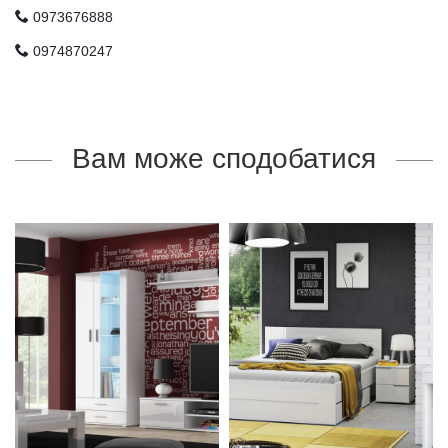
0973676888
0974870247
Вам може сподобатися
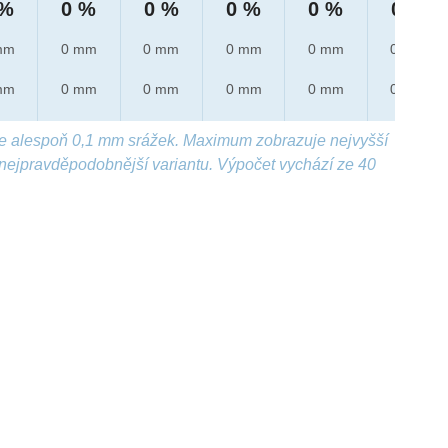
 %
0 %
0 %
0 %
0 %
0 %
mm
0 mm
0 mm
0 mm
0 mm
0 mm
mm
0 mm
0 mm
0 mm
0 mm
0 mm
e alespoň 0,1 mm srážek. Maximum zobrazuje nejvyšší
nejpravděpodobnější variantu. Výpočet vychází ze 40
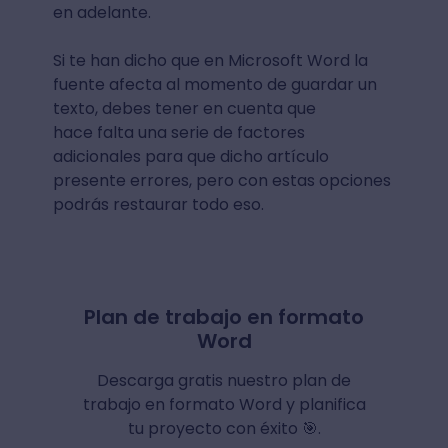
en adelante.
Si te han dicho que en Microsoft Word la
fuente afecta al momento de guardar un
texto, debes tener en cuenta que
hace falta una serie de factores
adicionales para que dicho artículo
presente errores, pero con estas opciones
podrás restaurar todo eso.
Plan de trabajo en formato
Word
Descarga gratis nuestro plan de
trabajo en formato Word y planifica
tu proyecto con éxito 🎯.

Work task:
Reproduce, line for line, the text read from every row above, and leave the pictures out of your answer.

Exercise response:
0973676888
0974870247
Вам може сподобатися
 %
0 %
0 %
0 %
0 %
0 %
mm
0 mm
0 mm
0 mm
0 mm
0 mm
mm
0 mm
0 mm
0 mm
0 mm
0 mm
e alespoň 0,1 mm srážek. Maximum zobrazuje nejvyšší
nejpravděpodobnější variantu. Výpočet vychází ze 40
en adelante.
Si te han dicho que en Microsoft Word la
fuente afecta al momento de guardar un
texto, debes tener en cuenta que
hace falta una serie de factores
adicionales para que dicho artículo
presente errores, pero con estas opciones
podrás restaurar todo eso.
Plan de trabajo en formato
Word
Descarga gratis nuestro plan de
trabajo en formato Word y planifica
tu proyecto con éxito 🎯.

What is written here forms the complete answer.